Diretoria do Sindicato discutiu PEC 287/16, em audiência solicitada pela entidade, na Comissão de Legislação Participativa da Câmara


O presidente do Sindilegis, Petrus Elesbão, afirmou que o sistema financeiro está querendo abocanhar praticamente todo o orçamento da União e que a reforma da Previdência é apenas para beneficiar as grandes empresas e bancos. A declaração foi feita durante o ciclo de debates realizado na Comissão de Legislação Participativa da Câmara dos Deputados, nesta terça-feira (28). 

Elesbão ainda citou a postura do Sindilegis para combater as falsas acusações contra os servidores: “Estamos tomando todas as providências para combater a propaganda massiva do Governo na tentativa de convencer a população de que a reforma é necessária.
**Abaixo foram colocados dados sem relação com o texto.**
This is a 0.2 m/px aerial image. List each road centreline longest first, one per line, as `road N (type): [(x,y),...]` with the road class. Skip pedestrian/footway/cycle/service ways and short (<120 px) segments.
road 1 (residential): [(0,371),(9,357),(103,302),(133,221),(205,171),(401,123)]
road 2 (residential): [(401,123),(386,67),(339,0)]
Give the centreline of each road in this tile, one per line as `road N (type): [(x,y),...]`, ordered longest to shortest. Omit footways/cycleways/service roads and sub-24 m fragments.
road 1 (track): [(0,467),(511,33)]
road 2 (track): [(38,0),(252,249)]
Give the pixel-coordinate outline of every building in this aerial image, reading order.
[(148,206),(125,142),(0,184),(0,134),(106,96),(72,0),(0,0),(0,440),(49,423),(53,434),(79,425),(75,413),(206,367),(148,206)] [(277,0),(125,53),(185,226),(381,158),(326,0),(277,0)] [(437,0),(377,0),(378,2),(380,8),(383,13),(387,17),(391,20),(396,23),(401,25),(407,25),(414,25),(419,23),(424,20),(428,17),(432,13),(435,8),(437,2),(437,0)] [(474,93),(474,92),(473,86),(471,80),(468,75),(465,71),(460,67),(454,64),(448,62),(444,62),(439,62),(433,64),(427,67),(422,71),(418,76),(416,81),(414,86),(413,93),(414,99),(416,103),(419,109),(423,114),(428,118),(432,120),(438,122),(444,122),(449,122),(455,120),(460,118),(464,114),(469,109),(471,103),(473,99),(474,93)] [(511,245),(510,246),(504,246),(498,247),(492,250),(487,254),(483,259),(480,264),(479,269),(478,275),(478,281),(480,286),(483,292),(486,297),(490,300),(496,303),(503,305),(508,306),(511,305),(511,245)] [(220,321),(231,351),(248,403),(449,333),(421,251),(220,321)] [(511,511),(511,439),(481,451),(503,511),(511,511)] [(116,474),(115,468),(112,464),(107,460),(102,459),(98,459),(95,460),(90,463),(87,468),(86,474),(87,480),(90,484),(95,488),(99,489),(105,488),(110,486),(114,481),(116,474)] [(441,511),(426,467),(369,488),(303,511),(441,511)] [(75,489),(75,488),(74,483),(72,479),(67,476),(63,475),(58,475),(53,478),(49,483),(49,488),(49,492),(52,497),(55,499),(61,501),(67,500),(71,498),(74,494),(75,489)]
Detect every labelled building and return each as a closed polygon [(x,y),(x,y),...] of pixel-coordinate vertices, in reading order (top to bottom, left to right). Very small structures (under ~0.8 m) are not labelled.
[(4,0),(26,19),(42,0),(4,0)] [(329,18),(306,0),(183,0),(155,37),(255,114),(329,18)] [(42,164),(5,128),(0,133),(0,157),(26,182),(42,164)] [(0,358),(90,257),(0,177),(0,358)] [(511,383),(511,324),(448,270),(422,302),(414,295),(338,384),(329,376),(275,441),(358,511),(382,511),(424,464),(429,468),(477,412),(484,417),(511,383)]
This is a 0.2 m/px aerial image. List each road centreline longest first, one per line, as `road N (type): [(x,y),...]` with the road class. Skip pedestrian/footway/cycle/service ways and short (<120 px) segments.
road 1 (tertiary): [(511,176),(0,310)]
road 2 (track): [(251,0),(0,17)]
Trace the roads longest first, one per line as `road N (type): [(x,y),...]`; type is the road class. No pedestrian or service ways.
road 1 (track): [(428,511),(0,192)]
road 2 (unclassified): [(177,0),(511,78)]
Não vamos deixar o servidor ser bode expiatório de toda a má administração, da corrupção e do perdão das dívidas dos grandes empresários e banqueiros”.

A audiência foi convocada pelo Sindilegis por meio do Requerimento nº 89/2016. O diretor do Sindicato Ogib Teixeira foi um dos componentes da mesa. Para ele, o Governo está provocando uma crise sem precedentes, transferindo a renda dos mais pobres para os mais ricos. “A reforma faz com que os salários tenham uma enorme queda. O sistema produtivo vai vender pra quem? Todos estarão no mesmo barco. Esta reforma só tem um beneficiário: o sistema financeiro”, afirmou.


Quem votar não volta!

A nova proposta do Governo para a PEC 287/16, apresentada por meio de emenda aglutinativa, é ainda mais prejudicial para os servidores públicos. Isso porque, além de fixar a idade mínima de 62 anos para mulheres e 65 anos para homens para se aposentar, extingue a aposentadoria por tempo de contribuição. Isso significa que o servidor somente terá o direito de se aposentar após atingir a idade mínima. 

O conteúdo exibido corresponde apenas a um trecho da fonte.